In Germany, one Sunday last May when 75 percent of the energy coming through the power grid was solar and wind, we had negative prices all day. [The power plant pays the grid operator to accept power, so that it is not forced to shut down the power plant.] You have to put in storage in order to manage peak and base loads, else you get wild fluctuations in your price, and a potential disruption of the system.
A big problem now is that there is so much solar and wind already that the power companies cannot finance back-up coal fired plants, which you keep off-grid unless you need them for a peak load. You don’t need them that often because there is so much solar and wind, and it takes much more time to amortize them.
Spectrum: In Germany you advocated a digital Eurasia Silk Road, an Internet of Things implemented on the largest land mass on Earth. Why?
Rifkin: This is where we really are going to move. We are going to see much more of a collaboration between China and Germany. A lot of Chinese engineers have very close relationships with German engineers.

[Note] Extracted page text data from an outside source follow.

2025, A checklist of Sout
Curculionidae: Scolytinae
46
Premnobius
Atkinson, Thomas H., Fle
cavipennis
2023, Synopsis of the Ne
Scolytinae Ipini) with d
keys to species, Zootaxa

They are trained in Germany and there is a lot of respect between them. I think you are going to see more of a collaboration between these two powerful economies. To have an Internet of Things platform all across Eurasia, one land mass from Shanghai to the Irish Sea will take fifty years. Such a long-term collaboration could take us out of a geopolitical frame of reference, which is not good for the world, to a collaborative biosphere frame of reference where everyone has to collaborate and share. The Silk Road will require an actual sharing of the infrastructure. That could change a lot of how we organize life on the planet. It is a very long-term approach, but it is interesting to at least envision it.